Dans son nouveau recueil : La nouvelle, tout un art chez Abdellah Baïda

Après une première cérémonie au SIEL, l’auteur marocain signera, samedi, pour une deuxième fois son nouveau recueil de nouvelles «Les Djellabas vertes se suicident» éditées par Marsam.

Une œuvre dans laquelle l’auteur explore, selon ses dires, «certaines profondeurs par le biais de l’art de la nouvelle». Comme il le détaille, l’écrivain décline, en «treize morceaux, une symphonie». D’après lui, cette œuvre oscille entre le rêve et la réalité, l’humour et le tragique, la mémoire et ses pièges, les zones de turbulences, les mots et l’écriture, les doutes et les hypothèses. «Autant de questionnements qui dévoilent davantage notre inconscient que notre quotidien», enchaîne-t-il.

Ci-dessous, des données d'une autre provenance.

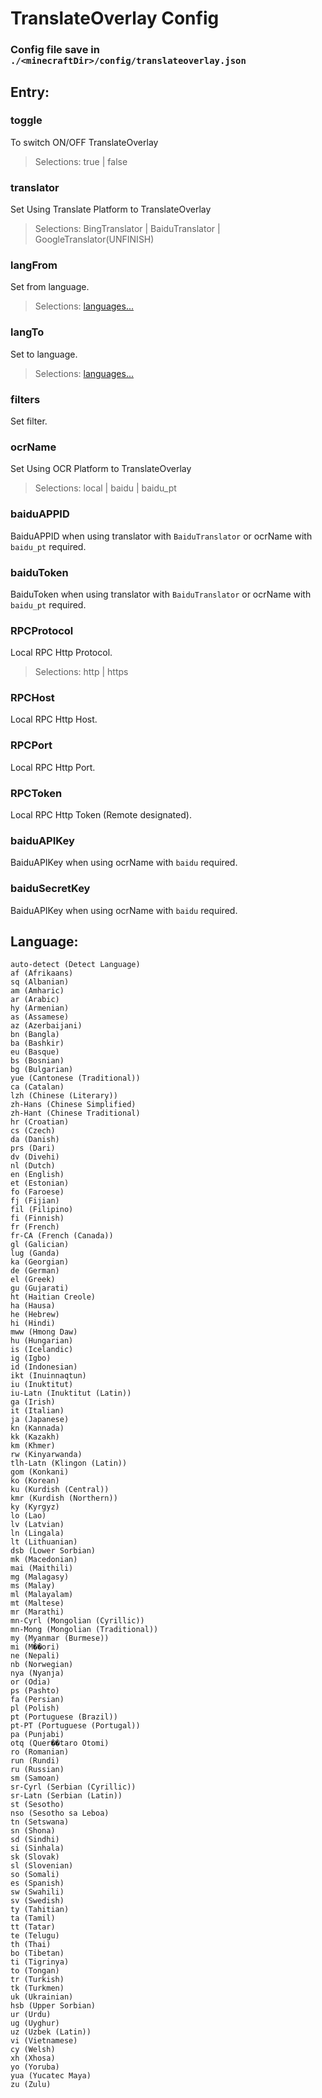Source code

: # TranslateOverlay Config
### Config file save in `./<minecraftDir>/config/translateoverlay.json`

## Entry:

### toggle
To switch ON/OFF TranslateOverlay
> Selections: true | false
### translator
Set Using Translate Platform to TranslateOverlay
> Selections: BingTranslator | BaiduTranslator | GoogleTranslator(UNFINISH)
### langFrom
Set from language.
> Selections: [languages...]()
### langTo
Set to language.
> Selections: [languages...]()
### filters
Set filter.
### ocrName
Set Using OCR Platform to TranslateOverlay
> Selections: local | baidu | baidu_pt
### baiduAPPID
BaiduAPPID when using translator with `BaiduTranslator` or ocrName with `baidu_pt` required.
### baiduToken
BaiduToken when using translator with `BaiduTranslator` or ocrName with `baidu_pt` required.
### RPCProtocol
Local RPC Http Protocol.
> Selections: http | https
### RPCHost
Local RPC Http Host.
### RPCPort
Local RPC Http Port.
### RPCToken
Local RPC Http Token (Remote designated).
### baiduAPIKey
BaiduAPIKey when using ocrName with `baidu` required.
### baiduSecretKey
BaiduAPIKey when using ocrName with `baidu` required.

## Language:
    auto-detect (Detect Language)
    af (Afrikaans)
    sq (Albanian)
    am (Amharic)
    ar (Arabic)
    hy (Armenian)
    as (Assamese)
    az (Azerbaijani)
    bn (Bangla)
    ba (Bashkir)
    eu (Basque)
    bs (Bosnian)
    bg (Bulgarian)
    yue (Cantonese (Traditional))
    ca (Catalan)
    lzh (Chinese (Literary))
    zh-Hans (Chinese Simplified)
    zh-Hant (Chinese Traditional)
    hr (Croatian)
    cs (Czech)
    da (Danish)
    prs (Dari)
    dv (Divehi)
    nl (Dutch)
    en (English)
    et (Estonian)
    fo (Faroese)
    fj (Fijian)
    fil (Filipino)
    fi (Finnish)
    fr (French)
    fr-CA (French (Canada))
    gl (Galician)
    lug (Ganda)
    ka (Georgian)
    de (German)
    el (Greek)
    gu (Gujarati)
    ht (Haitian Creole)
    ha (Hausa)
    he (Hebrew)
    hi (Hindi)
    mww (Hmong Daw)
    hu (Hungarian)
    is (Icelandic)
    ig (Igbo)
    id (Indonesian)
    ikt (Inuinnaqtun)
    iu (Inuktitut)
    iu-Latn (Inuktitut (Latin))
    ga (Irish)
    it (Italian)
    ja (Japanese)
    kn (Kannada)
    kk (Kazakh)
    km (Khmer)
    rw (Kinyarwanda)
    tlh-Latn (Klingon (Latin))
    gom (Konkani)
    ko (Korean)
    ku (Kurdish (Central))
    kmr (Kurdish (Northern))
    ky (Kyrgyz)
    lo (Lao)
    lv (Latvian)
    ln (Lingala)
    lt (Lithuanian)
    dsb (Lower Sorbian)
    mk (Macedonian)
    mai (Maithili)
    mg (Malagasy)
    ms (Malay)
    ml (Malayalam)
    mt (Maltese)
    mr (Marathi)
    mn-Cyrl (Mongolian (Cyrillic))
    mn-Mong (Mongolian (Traditional))
    my (Myanmar (Burmese))
    mi (M��ori)
    ne (Nepali)
    nb (Norwegian)
    nya (Nyanja)
    or (Odia)
    ps (Pashto)
    fa (Persian)
    pl (Polish)
    pt (Portuguese (Brazil))
    pt-PT (Portuguese (Portugal))
    pa (Punjabi)
    otq (Quer��taro Otomi)
    ro (Romanian)
    run (Rundi)
    ru (Russian)
    sm (Samoan)
    sr-Cyrl (Serbian (Cyrillic))
    sr-Latn (Serbian (Latin))
    st (Sesotho)
    nso (Sesotho sa Leboa)
    tn (Setswana)
    sn (Shona)
    sd (Sindhi)
    si (Sinhala)
    sk (Slovak)
    sl (Slovenian)
    so (Somali)
    es (Spanish)
    sw (Swahili)
    sv (Swedish)
    ty (Tahitian)
    ta (Tamil)
    tt (Tatar)
    te (Telugu)
    th (Thai)
    bo (Tibetan)
    ti (Tigrinya)
    to (Tongan)
    tr (Turkish)
    tk (Turkmen)
    uk (Ukrainian)
    hsb (Upper Sorbian)
    ur (Urdu)
    ug (Uyghur)
    uz (Uzbek (Latin))
    vi (Vietnamese)
    cy (Welsh)
    xh (Xhosa)
    yo (Yoruba)
    yua (Yucatec Maya)
    zu (Zulu)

En donnant au recueil son titre, la nouvelle «Les Djellabas vertes se suicident» annonce, selon la même source, le ton de cette plongée dans l’univers bigarré dont l’auteur convoite la représentation. Les situations sont tantôt tragiques, tantôt cocasses ou même philosophiques. Entre «Ecrire à partir de rien», «L’ascenseur pour l’échafaud», «Le dernier mensonge», «L’odeur du péché», «Le chat terroriste»,  «La fellation» ou encore «Diogène, Khaïr Eddine et moi», les titres des nouvelles de ce recueil divergent. «Une belle palette qui nous convie à une randonnée trépidante dont on sort parés de couleurs, de rythmes et d’émotions», poursuit l’auteur, également romancier, nouvelliste et essayiste. Il est, pour rappel, décoré des insignes de Chevalier dans l’Ordre des arts et des lettres de la République française.